Atul Tiwari received his PhD in Polymer Science from the Macromolecular Research Centre, R.D. University, Jabalpur, India, and his second master degree in mechanical engineering from the University of Hawaii at Manoa, USA. In 2004, Dr. Tiwari was invited as a postdoctoral fellow by the Department of Mechanical Engineering, University of Hawaii at Manoa, where he developed five technologies that were later patented by the university and transferred to companies. He currently works as a Research Faculty Member in the College of Engineering at the university. He has been actively engaged as a consultant to companies working in various fields of polymer science, engineering, and technology. As an academician, Dr. Tiwari has published more than 60 peer-reviewed research articles related to material science and has co-authored and edited 10 books. He has been bestowed with Chartered Chemist and Chartered Scientist status from the Royal Society of Chemistry, UK, and is a member of several other professional bodies in the UK, USA, and India.

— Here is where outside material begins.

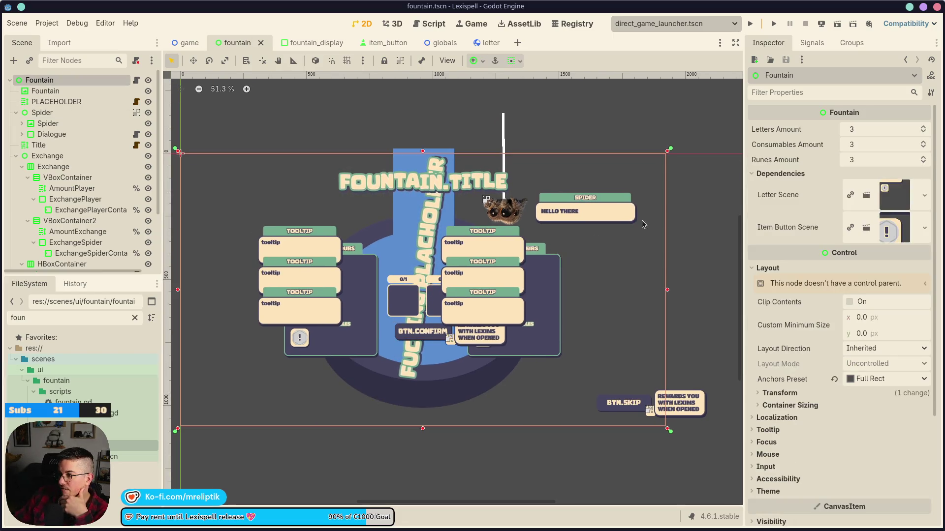
scroll(74, 204, down, 3)
click(54, 246)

Mark D. Soucek is a Professor in the Department of Polymer Engineering, University of Akron. In 2003, Dr. Soucek was selected as a Gordon Award Finalist for his work in UV-Curable Bio-based polymers. In 2004, Dr. Soucek was awarded the Radtech Innovation Award for his work in UV-curable coatings. In 2004 and 2005, he received an honorable mention for the Gordon Award for Core-Shell latex work, and UV-curing of Unsaturated Polyesters. In 2009, Professor Soucek won his second Roon Award for a developing a new class of alkyd coatings. He presently has more than 100 research papers published all in coating science.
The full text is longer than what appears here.